Il Vangelo secondo Marco è un testo che Ravasi ama particolarmente e che adesso troviamo riecheggiato già nel titolo del saggio che il presidente del Pontificio Consiglio della Cultura ha voluto dedicare a uno dei suoi autori prediletti. Sintetico quanto affascinante, La Bibbia secondo Borges (Edb, pagine 72, euro 7,00) è un piccolo libro che andrebbe letto in continuità con un altro importante contributo scritturisticoletterario di Ravasi, Manzoni e la Bibbia, edito da Salerno lo scorso anno. Ma se in quel caso l’atteggiamento filologico risultava prevalente, attraverso la ricostruzione puntuale delle fonti via via riconoscibili nei Promessi Sposi e nelle altre opere manzoniane, questa volta il ragionamento procede con maggior disinvoltura metodologica, rasentando spesso la testimonianza autobiografica.

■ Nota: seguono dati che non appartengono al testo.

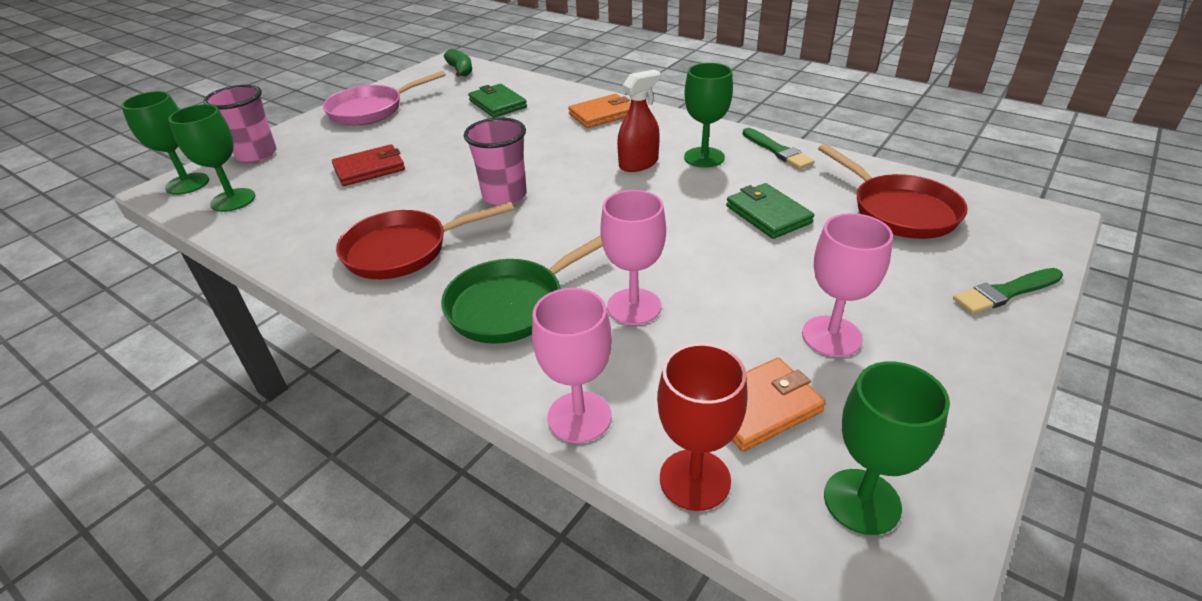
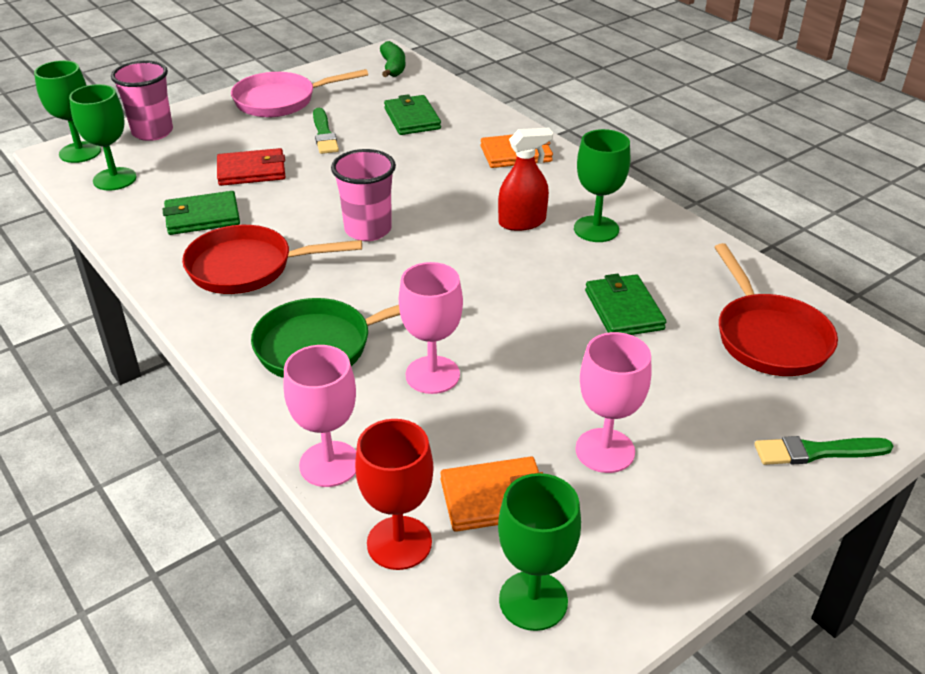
camera: 15 degrees right, 0 degrees up
green brush [743,128,815,169] -> green brush moved to [313,108,339,154]
none -> green wallet [163,191,240,235]

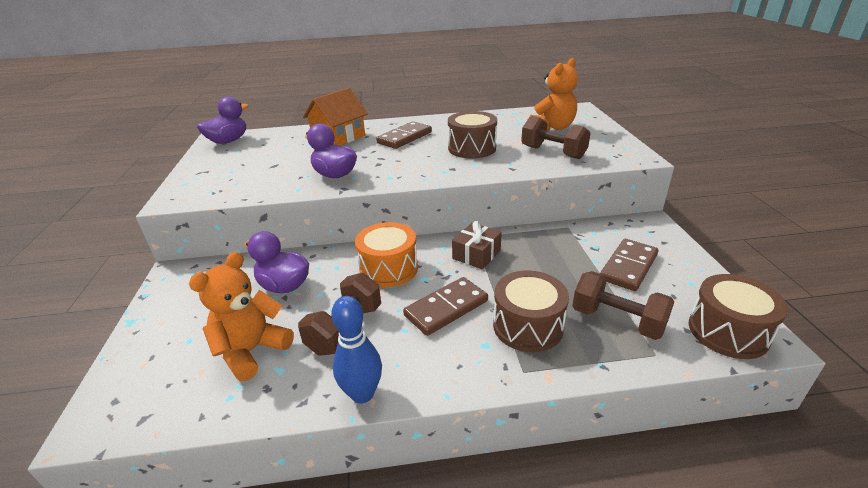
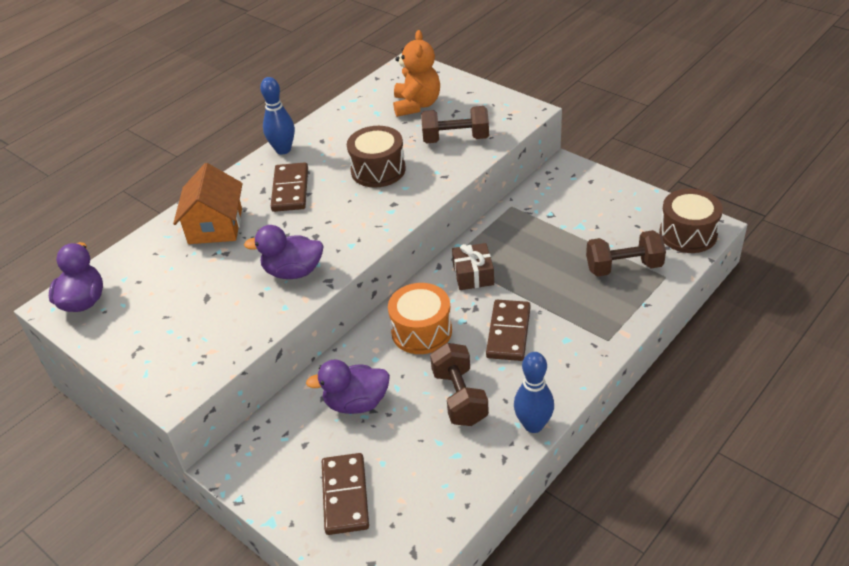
camera: 40 degrees left, 10 degrees up
orange teddy bear [189,252,294,381] -> none
brown drum [493,270,569,352] -> none
brown domino [600,239,658,291] -> brown domino moved to [322,453,369,535]
none -> blue bowling pin [260,77,295,154]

Nel momento in cui si sofferma sul rapporto fra Borges e papa Bergoglio, per esempio, Ravasi rievoca il Cortile dei Gentili svoltosi nel 2014 a Buenos Aires, a pochi mesi dall’elezione di Francesco. Quella che attraversa La Bibbia secondo Borges è una storia di libri e di incontri, dunque, con l’edizione delle opere complete dello scrittore che passa di mano dal Papa al cardinale e, prima ancora, con la nonna inglese di Borges, Fanny, che introduce il piccolo Jorge Luis alla conoscenza delle Scritture. Viene così gettato il primo seme della duplice convinzione che accompagnerà lo scrittore per tutta la vita, e cioè che i Vangeli non solo rappresentino uno dei poemi fondamentali dell’umanità insieme con l’Iliade e l’Odissea, ma anche che «la storia di Cristo non possa essere narrata meglio».

Fedele a questa intuizione, Borges ha poi rielaborato a più riprese le vicende di Caino e di Giuda, figure emblematiche del tradimento e della colpa, ma si è accostato con particolare circospezione al vero protagonista dei Vangeli: «Alla base della cristologia borgesiana – annota Ravasi – c’è indubbiamente l’umanità di Gesù di Nazaret che nasce e muore, pur proclamandosi Figlio di Dio e quindi assegnandosi una qualità trascendente».

Borges non racconta Cristo, dunque, ma questo non gli impedisce di immaginarne la voce interiore in una poesia che Ravasi pone giustamente al vertice dell’esplorazione di questo che già Leonardo Sciascia definiva «il più grande teologo del nostro tempo: un teologo ateo». Si tratta di Giovanni I, 14 , citazione niente affatto indiretta del mistero dell’Incarnazione. «Fui amato, compreso, esaltato / e sospeso a una croce», dice il Cristo di Borges, che altrove viene indicato come il terzo e defilato tra i suppliziati del Golgota. Forse, suggerisce Ravasi in conclusione, il modo migliore per comprendere il legame tra Borges e la Bibbia è fornito dalla Bibbia stessa e per l’esattezza dal Libro dei Numeri, nel quale incontriamo il profeta pagano Balaam. A seconda delle versioni, il suo occhio è definito «chiuso» ( shetum) o «penetrante» (shettam), qualifiche che si addicono entrambe al cieco e visionario Borges, per il quale, osserva Ravasi, «il volto di Cristo è da cercare negli specchi ove si riflettono i visi umani».